Amaya Gaming‘s acquisition of Rational Group assets that include PokerStars and Full Tilt Poker received regulatory approval in all jurisdictions where the company is licensed, it was announced via press release.
The $4.9 billion deal can now continue to move forward as planned, with finalization of the transaction expected in September. While most of the ‘i’s have been dotted and ‘t’s crossed, a shareholders meeting set for July 30 will likely facilitate the transfer to a greater degree in hopes of staying true to the autumn timetable of changing ownership.
Rational Group is licensed in a dozen jurisdictions worldwide, priding itself on holding “more online poker licenses than any e-gaming company.” While the company is well-respected in those rest-of-world locations, its major aim at this point seems to be a focus on receiving online gambling license approval within the U.S.

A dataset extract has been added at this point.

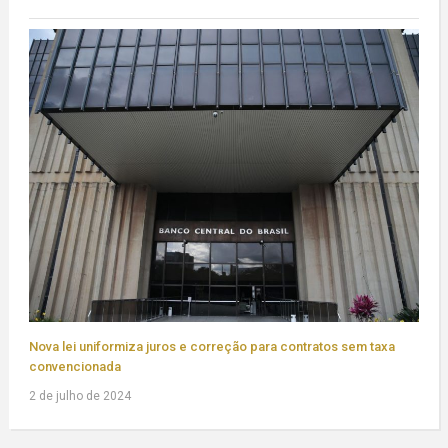
Nova lei uniformiza juros e correção para contratos sem taxa
convencionada
2 de julho de 2024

Currently, Rational’s suitability under Amaya ownership is under review by the New Jersey Division of Gaming Enforcement. The sale to Amaya and the removal of the father-son duo of Isai and Mark Scheinberg from holding a controlling interest in the company apparently has New Jersey gaming regulators poised to stamp “Approved” on Rational’s igaming license application.
Such approval remains a bit more complex in other states such as California, where the inclusion of PokerStars in any ipoker scheme has and will meet considerable resistance from a number of gaming interests led by a consortium of Indian tribes. Prior to the announced sale to Amaya, PokerStars partnered with an influential tribe and a triumverate of major cardrooms in hopes of joining the online poker party, but that alliance further muddied an already contentious situation among land-based gaming licensees within the Golden State.
Therefore, approval in New Jersey appears to be PokerStars’ first step in re-entering the U.S. market, a jurisdiction where they have not had a presence for more than three years since their dot.com domain was seized by U.S. authorities on Black Friday. But Garden State officials are readying the red carpet and most U.S. online poker players are in a forgiving and welcoming mood toward the industry giant as well.